Is there a way to fix the problem, even if there were a way to get the corporate management to actually comply? That is a subject for some of the best of Yankee Ingenuity, if any sparks of it can be found still alive and functional. Possibly it can be declared (and fully somehow enforce) that all such "employment agreements" are absolutely null and void, and that the corporation is quite able to protect the innovations that it has actually employed and paid to be developed, through their virtual franchises in the field. Also, somehow every employee would need to be made fully aware of the new freedom thus given, which had long been crushed out of them, along with the awareness to not use company resources toward innovative ideas other than the minor costs of holding onto the idea until one can get to where the idea can be fully written to be remembered; ideas usually happen at any hour anywhere, unrelated to what is being done at the moment, and thus can also sometimes occur when on paid time at work; an idea often has to be jotted down at the instant of conception, ans the integration into a solution which the back of the mind has been working on, soon gets overwritten by ongoing attentions to teh tasks at hand. So those few moments are merely a "break time activity" to jot down the spontaneous inspiration for innovation.

Benevolent corporations could then find way to be a partner to employees in their innovative spirit renewed, as a company benefit, with invitations for the employer to be a partner in the development of the new inventions that would spontaneously start happening. But, it may take a long time for people to allow their creative spark to grow back into life again, even if it has not been stamped out completely.

And so then, with the grass roots innovator types having their hands now untied, eventually America can be grow to be the great innovator once again, something desperately needed to pull us out of the recession.

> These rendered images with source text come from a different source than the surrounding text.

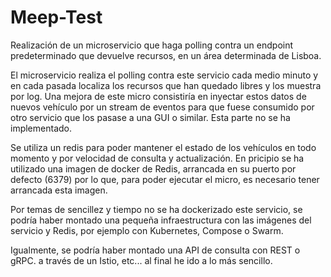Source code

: # Meep-Test
Realización de un microservicio que haga polling contra un endpoint predeterminado que devuelve recursos, en un área determinada de Lisboa.

El microservicio realiza el polling contra este servicio cada medio minuto y en cada pasada localiza los recursos que han quedado libres y los muestra por log. Una mejora de este micro consistiría en inyectar estos datos de nuevos vehículo por un stream de eventos para que fuese consumido por otro servicio que los pasase a una GUI o similar. Esta parte no se ha implementado.

Se utiliza un redis para poder mantener el estado de los vehículos en todo momento y por velocidad de consulta y actualización. En pricipio se ha utilizado una imagen de docker de Redis, arrancada en su puerto por defecto (6379) por lo que, para poder ejecutar el micro, es necesario tener arrancada esta imagen. 

Por temas de sencillez y tiempo no se ha dockerizado este servicio, se podría haber montado una pequeña infraestructura con las imágenes del servicio y Redis, por ejemplo con Kubernetes, Compose o Swarm.

Igualmente, se podría haber montado una API de consulta con REST o gRPC. a través de un Istio, etc... al final he ido a lo más sencillo.



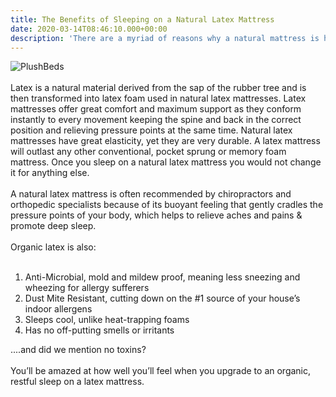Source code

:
 ```yaml
---
title: The Benefits of Sleeping on a Natural Latex Mattress
date: 2020-03-14T08:46:10.000+00:00
description: 'There are a myriad of reasons why a natural mattress is healthier than one made from petrochemicals. Find out what is in PlushBeds mattresses and what is not. '
---
```

<img src="/images/posts/natural_mattress.png" alt="PlushBeds" class="center">
<br>
<br>
Latex is a natural material derived from the sap of the rubber tree and is then transformed into latex foam used in natural latex mattresses. Latex mattresses offer great comfort and maximum support as they conform instantly to every movement keeping the spine and back in the correct position and relieving pressure points at the same time. Natural latex mattresses have great elasticity, yet they are very durable. A latex mattress will outlast any other conventional, pocket sprung or memory foam mattress. Once you sleep on a natural latex mattress you would not change it for anything else.
<br>
<br>
A natural latex mattress is often recommended by chiropractors and orthopedic specialists because of its buoyant feeling that gently cradles the pressure points of your body, which helps to relieve aches and pains & promote deep sleep. 
<br>
<br>
Organic latex is also:
<br>
<br>
<ol>
<li>Anti-Microbial, mold and mildew proof, meaning less sneezing and wheezing for allergy sufferers</li>
<li>Dust Mite Resistant, cutting down on the #1 source of your house’s indoor allergens</li>
<li>Sleeps cool, unlike heat-trapping foams</li>
<li>Has no off-putting smells or irritants</li>
</ol>

....and did we mention no toxins?
<br>
<br>
 You’ll be amazed at how well you’ll feel when you upgrade to an organic, restful sleep on a latex mattress. 
 
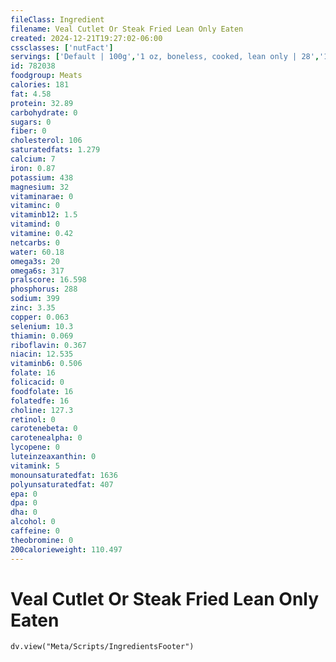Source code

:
 ```yaml
---
fileClass: Ingredient
filename: Veal Cutlet Or Steak Fried Lean Only Eaten
created: 2024-12-21T19:27:02-06:00
cssclasses: ['nutFact']
servings: ['Default | 100g','1 oz, boneless, cooked, lean only | 28','1 oz, boneless, raw, lean only (yield after cooking) | 19','1 oz, boneless, cooked (yield after fat removed) | 26','1 oz, boneless, raw (yield after cooking, fat removed) | 16','1 oz, boneless, raw, breaded (yield after cooking, fat removed) | 21','1 cubic inch, boneless, cooked, fat removed | 17','1 cup, cooked, diced | 134','1 cutlet | 77']
id: 782038
foodgroup: Meats
calories: 181
fat: 4.58
protein: 32.89
carbohydrate: 0
sugars: 0
fiber: 0
cholesterol: 106
saturatedfats: 1.279
calcium: 7
iron: 0.87
potassium: 438
magnesium: 32
vitaminarae: 0
vitaminc: 0
vitaminb12: 1.5
vitamind: 0
vitamine: 0.42
netcarbs: 0
water: 60.18
omega3s: 20
omega6s: 317
pralscore: 16.598
phosphorus: 288
sodium: 399
zinc: 3.35
copper: 0.063
selenium: 10.3
thiamin: 0.069
riboflavin: 0.367
niacin: 12.535
vitaminb6: 0.506
folate: 16
folicacid: 0
foodfolate: 16
folatedfe: 16
choline: 127.3
retinol: 0
carotenebeta: 0
carotenealpha: 0
lycopene: 0
luteinzeaxanthin: 0
vitamink: 5
monounsaturatedfat: 1636
polyunsaturatedfat: 407
epa: 0
dpa: 0
dha: 0
alcohol: 0
caffeine: 0
theobromine: 0
200calorieweight: 110.497
---
```


# Veal Cutlet Or Steak Fried Lean Only Eaten

```dataviewjs
dv.view("Meta/Scripts/IngredientsFooter")
```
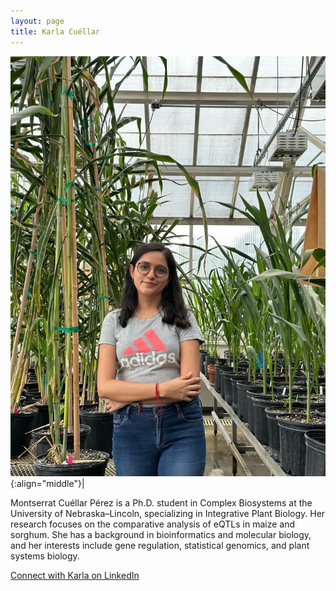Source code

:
 ```yaml
---
layout: page
title: Karla Cuéllar
---
```


![Karla Cuéllar](/images/People_Images/KarlaC.jpeg){:align="middle"}|

Montserrat Cuéllar Pérez is a Ph.D. student in Complex Biosystems at the University of Nebraska–Lincoln, specializing in Integrative Plant Biology. Her research focuses on the comparative analysis of eQTLs in maize and sorghum. She has a background in bioinformatics and molecular biology, and her interests include gene regulation, statistical genomics, and plant systems biology.

[Connect with Karla on LinkedIn](https://www.linkedin.com/in/karla-montserrat-cu%C3%A9llar-p%C3%A9rez-a949ab263?utm_source=share&utm_campaign=share_via&utm_content=profile&utm_medium=ios_app)
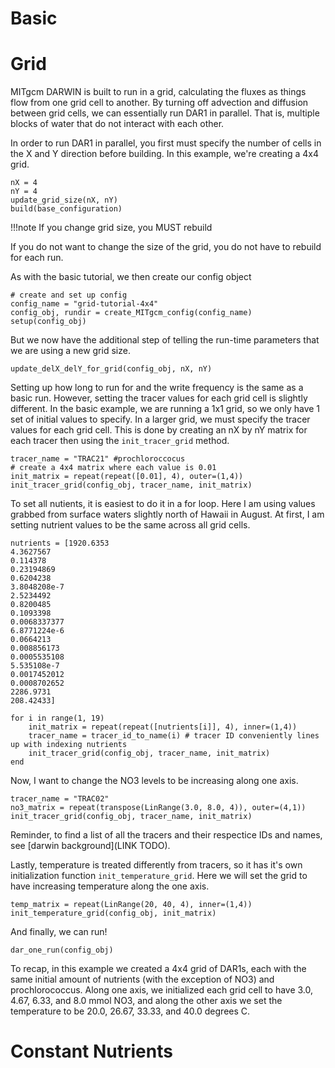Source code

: 
# Basic 

# Grid 

MITgcm DARWIN is built to run in a grid, calculating the fluxes as things flow from one grid cell to another. By turning off advection and diffusion between grid cells, we can essentially run DAR1 in parallel. That is, multiple blocks of water that do not interact with each other. 

In order to run DAR1 in parallel, you first must specify the number of cells in the X and Y direction before building. In this example, we're creating a 4x4 grid.

```
nX = 4
nY = 4
update_grid_size(nX, nY)
build(base_configuration)
```

!!!note 
    If you change grid size, you MUST rebuild 

If you do not want to change the size of the grid, you do not have to rebuild for each run. 

As with the basic tutorial, we then create our config object 
```
# create and set up config 
config_name = "grid-tutorial-4x4"
config_obj, rundir = create_MITgcm_config(config_name)
setup(config_obj)
```
But we now have the additional step of telling the run-time parameters that we are using a new grid size. 

```
update_delX_delY_for_grid(config_obj, nX, nY) 
```

Setting up how long to run for and the write frequency is the same as a basic run. However, setting the tracer values for each grid cell is slightly different. In the basic example, we are running a 1x1 grid, so we only have 1 set of initial values to specify. In a larger grid, we must specify the tracer values for each grid cell. This is done by creating an nX by nY matrix for each tracer then using the `init_tracer_grid` method. 

```
tracer_name = "TRAC21" #prochloroccocus
# create a 4x4 matrix where each value is 0.01
init_matrix = repeat(repeat([0.01], 4), outer=(1,4)) 
init_tracer_grid(config_obj, tracer_name, init_matrix)
```

To set all nutients, it is easiest to do it in a for loop. Here I am using values grabbed from surface waters slightly north of Hawaii in August. At first, I am setting nutrient values to be the same across all grid cells. 

```
nutrients = [1920.6353
4.3627567
0.114378
0.23194869
0.6204238
3.8048208e-7
2.5234492
0.8200485
0.1093398
0.0068337377
6.8771224e-6
0.0664213
0.008856173
0.0005535108
5.535108e-7
0.0017452012
0.0008702652
2286.9731
208.42433]

for i in range(1, 19)
    init_matrix = repeat(repeat([nutrients[i]], 4), inner=(1,4))
    tracer_name = tracer_id_to_name(i) # tracer ID conveniently lines up with indexing nutrients
    init_tracer_grid(config_obj, tracer_name, init_matrix)
end
```
Now, I want to change the NO3 levels to be increasing along one axis. 

```
tracer_name = "TRAC02"
no3_matrix = repeat(transpose(LinRange(3.0, 8.0, 4)), outer=(4,1))
init_tracer_grid(config_obj, tracer_name, init_matrix)
```

Reminder, to find a list of all the tracers and their respectice IDs and names, see [darwin background](LINK TODO).

Lastly, temperature is treated differently from tracers, so it has it's own initialization function `init_temperature_grid`. Here we will set the grid to have increasing temperature along the one axis. 

```
temp_matrix = repeat(LinRange(20, 40, 4), inner=(1,4))
init_temperature_grid(config_obj, init_matrix)
```

And finally, we can run! 
```
dar_one_run(config_obj)
```

To recap, in this example we created a 4x4 grid of DAR1s, each with the same initial amount of nutrients (with the exception of NO3) and prochlorococcus. Along one axis, we initialized each grid cell to have 3.0, 4.67, 6.33, and 8.0 mmol NO3, and along the other axis we set the temperature to be 20.0, 26.67, 33.33, and 40.0 degrees C. 


# Constant Nutrients 

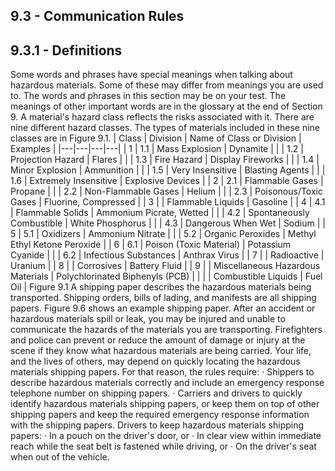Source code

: ## 9.3 - Communication Rules
## 9.3.1 - Definitions
Some words and phrases have special meanings when talking about hazardous materials. Some of these may differ from meanings you are used to. The words and phrases in this section may be on your test. The meanings of other important words are in the glossary at the end of Section 9.
A material's hazard class reflects the risks associated with it. There are nine different hazard classes. The types of materials included in these nine classes are in Figure 9.1.
| Class | Division | Name of Class or Division | Examples |
|---|---|---|---|
| 1 | 1.1 | Mass Explosion | Dynamite |
|  | 1.2 | Projection Hazard | Flares |
|  | 1.3 | Fire Hazard | Display Fireworks |
|  | 1.4 | Minor Explosion | Ammunition |
|  | 1.5 | Very Insensitive | Blasting Agents |
|  | 1.6 | Extremely Insensitive | Explosive Devices |
| 2 | 2.1 | Flammable Gases | Propane |
|  | 2.2 | Non-Flammable Gases | Helium |
|  | 2.3 | Poisonous/Toxic Gases | Fluorine, Compressed |
| 3 |  | Flammable Liquids | Gasoline |
| 4 | 4.1 | Flammable Solids | Ammonium Picrate, Wetted |
|  | 4.2 | Spontaneously Combustible | White Phosphorus |
|  | 4.3 | Dangerous When Wet | Sodium |
| 5 | 5.1 | Oxidizers | Ammonium Nitrate |
|  | 5.2 | Organic Peroxides | Methyl Ethyl Ketone Peroxide |
| 6 | 6.1 | Poison (Toxic Material) | Potassium Cyanide |
|  | 6.2 | Infectious Substances | Anthrax Virus |
| 7 |  | Radioactive | Uranium |
| 8 |  | Corrosives | Battery Fluid |
| 9 |  | Miscellaneous Hazardous Materials | Polychlorinated Biphenyls (PCB) |
|  |  | Combustible Liquids | Fuel Oil |
Figure 9.1 A shipping paper describes the hazardous materials being transported. Shipping orders, bills of lading, and manifests are all shipping papers. Figure 9.6 shows an example shipping paper.
After an accident or hazardous materials spill or leak, you may be injured and unable to communicate the hazards of the materials you are transporting. Firefighters and police can prevent or reduce the amount of damage or injury at the scene if they know what hazardous materials are being carried. Your life, and the lives of others, may depend on quickly locating the hazardous materials shipping papers. For that reason, the rules require:
· Shippers to describe hazardous materials correctly and include an emergency response telephone number on shipping papers.
· Carriers and drivers to quickly identify hazardous materials shipping papers, or keep them on top of other shipping papers and keep the required emergency response information with the shipping papers.
Drivers to keep hazardous materials shipping papers:
· In a pouch on the driver's door, or
· In clear view within immediate reach while the seat belt is fastened while driving, or
· On the driver's seat when out of the vehicle.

Even if management then finds there are a few more things to do, so as to make a tiny space for the innovations' births and not strangle their growth; meantime keep on getting the corporate job done, even that might be done better with the employees no longer being so frustrated, and with renewed belief in a good working relationship with the corporation and its management staff, no longer feeling so much in a master-slave mode ruled by blind tyrants; but instead now as mutual cooperators understanding the special skills of each kind of person, whether manager or technical producer, all are needed to make it all happen. And those new sparks of spontaneous innovation of all kinds, can again have a chance at life, and some will become the new creations America needs to survive and thrive, originally totally unguessed by management.